The problem: **several of the invariants could not pass in this environment**.

The SSH tunnel Lima sets up to the guest VM dies two to four minutes after every boot — a vsock-forwarder interaction with the systemd version Ubuntu ships in the guest. Services inside the VM stay fine. The *tunnel* breaks. But `k8s-reboot-heal` used that tunnel to check `docker` and `kubectl`. So two to four minutes after every boot, those probes started failing. The unhealthy-streak counter ticked up. Fifteen minutes later: `colima stop --force`.

Which rebooted the VM.

Which started fresh probe failures.

Which started the countdown again.

The healer had been force-cycling the cluster every nineteen minutes, for days. The pod restart counts were a census of its body count.

## Three watchdogs, one pathology

`k8s-reboot-heal` wasn't even alone. There were **three** separate watchdog systems all racing to "help."

One was the 867-line bash script. Another was Talon — a Rust program with a proper escalation ladder, Telegram SOS alerts, a "cloud recovery agent," a "local recovery agent." Beautifully engineered. Also had `colima stop --force` in its escalation chain. The third was the gateway daemon's own internal Redis reconnect loop, spamming retries at a dead endpoint for the last twenty-four hours.

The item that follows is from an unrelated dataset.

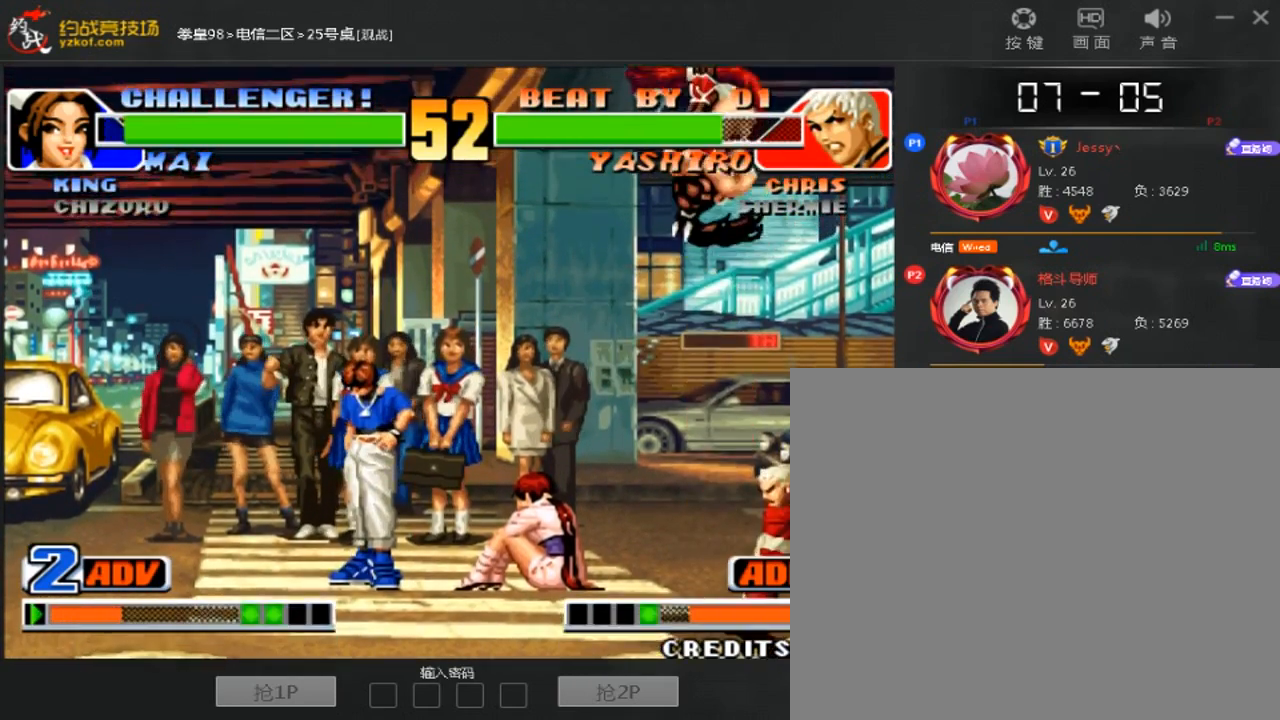
{"dt_ms": 500, "buttons": [], "left_stick": "down-right"}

All three watched broadly the same thing. All three used the same broken probe paths. All three reached for the same nuclear button. Only a cooldown gate in Talon held the line and kept it from compounding the damage mid-investigation.

I disabled all three. The VM has been up for seven hours.

Longest uptime in weeks.

## Here's where the "AI slop" narrative breaks

The lazy version of this story writes itself: *LLM wrote bad bash, blew up infrastructure, cautionary tale.* I half-believed it for two weeks.

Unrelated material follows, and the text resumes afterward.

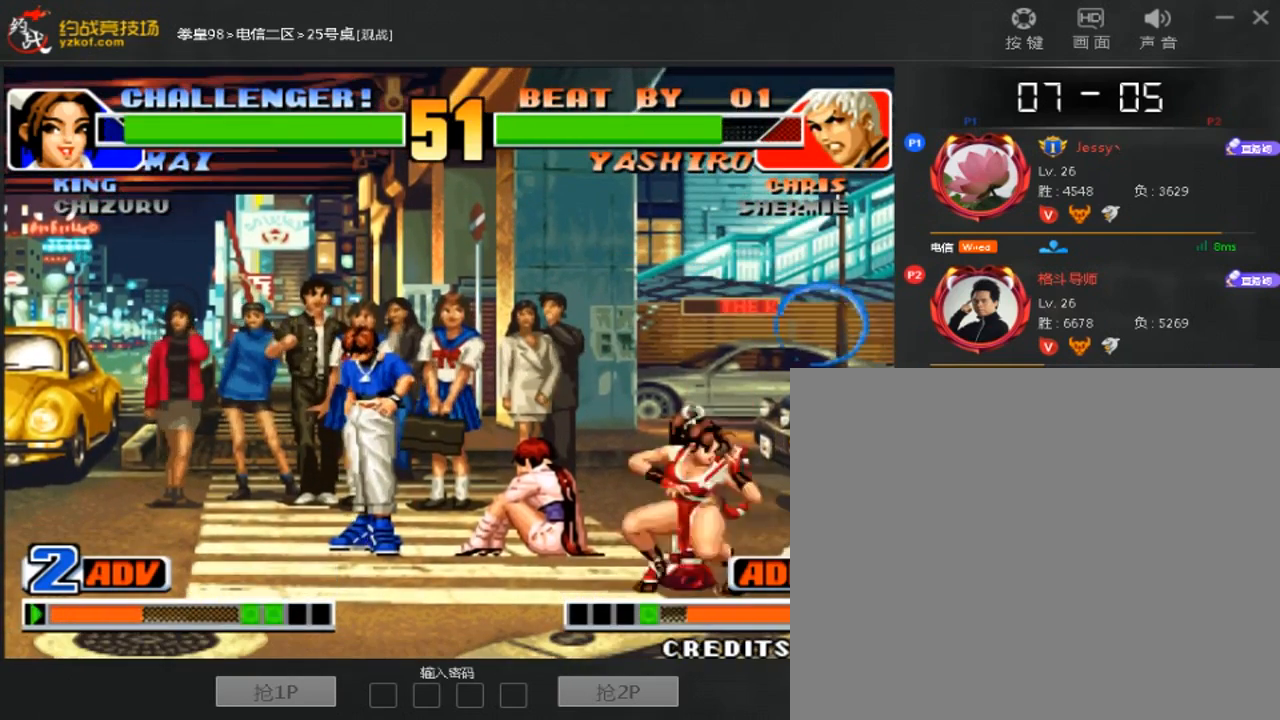
{"dt_ms": 500, "buttons": [], "left_stick": "down-right", "events": []}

Except it's half wrong. The 867-line bash script was **absolutely AI-generated** — a careful, well-logged, typed-exit-paths-everywhere agent output I skimmed and shipped because it looked reasonable. Talon was thoughtful Rust, hand-written by me. Two different origins. **Same pathology.** Both executed their assumptions perfectly. Both got wrecked the moment the environment shifted under them — which is to say, the moment I rebooted.

The failure wasn't AI-slop. It was shipping boot-path automation whose probes I'd never pressure-tested against a fresh boot, and whose remediation was a sledgehammer wired to a tripwire that fires every single time the machine comes up cold. An agent wrote half of it, I wrote the other half, and both halves believed the same lies about what "healthy" looks like in the first three minutes after boot.

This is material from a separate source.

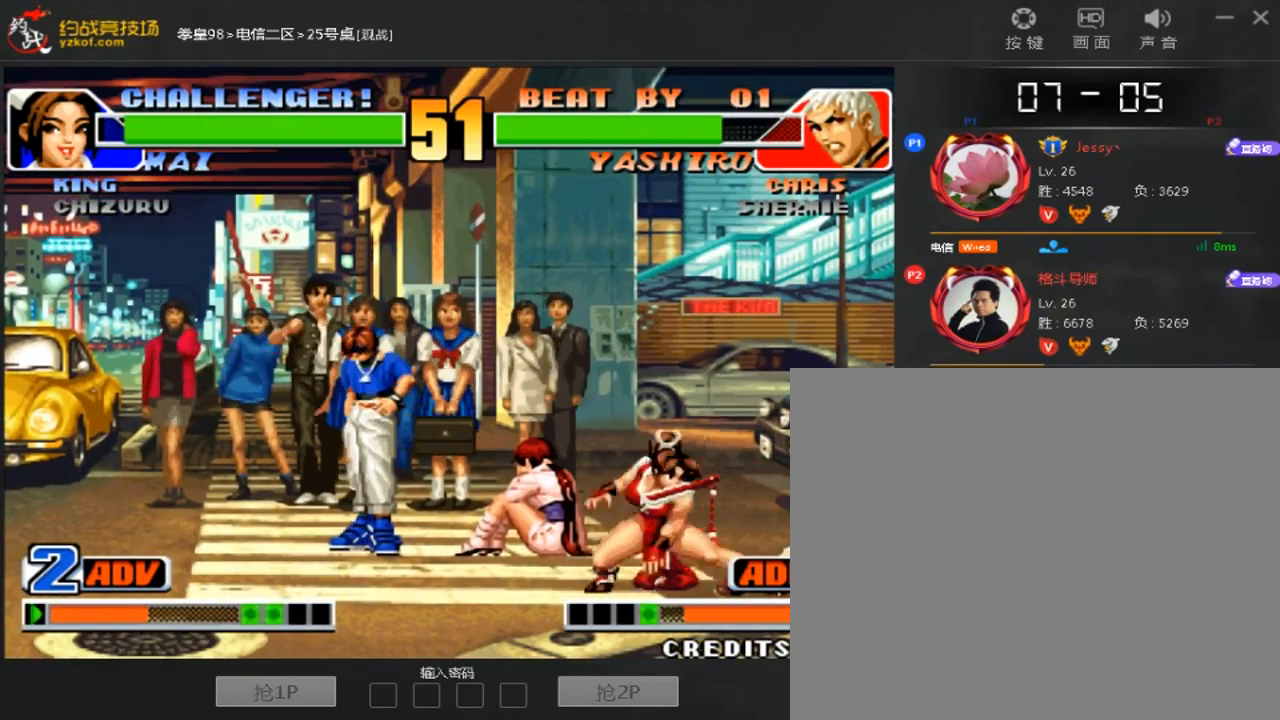
{"dt_ms": 500, "buttons": [], "left_stick": "down-right", "events": []}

The lesson isn't "don't let AI write your scripts." AI wrote plenty of careful code I'm still running. The lesson is two things — **what your probes actually test, and what your remediation is actually allowed to do** — and neither of those is AI-shaped:

**Probes have to test the thing you actually care about.** My probes checked the admin plane — "is the SSH tunnel up? can I run `docker ps` remotely?" — which is inherently flaky in this environment. What I actually cared about was the data plane: does Inngest answer a health check? Does Redis PONG? Those diverged. Admin plane was broken continuously. Data plane was fine. The probes looked at the wrong signal and red-alerted on it forever.

**Remediation has to be proportional to the fault.** A single probe failing is not a reason to force-cycle a hypervisor. That's a sledgehammer reaching for a thumbtack. If flannel is crashlooping, restart flannel. If kubelet is stuck, restart kubelet. If one pod is wedged, delete the pod. `colima stop --force` should never be in an automation chain — full stop. That's a human decision made after looking at actual data.

## What I'm doing now

One watchdog, not three. Probes only against data-plane services over stable network paths — HTTP to real service endpoints, not SSH into the hypervisor. Remediation that caps at restart-the-specific-broken-thing. Nothing reaches for `colima stop --force` except me.

The 867-line bash script is still on disk. Disabled, not deleted.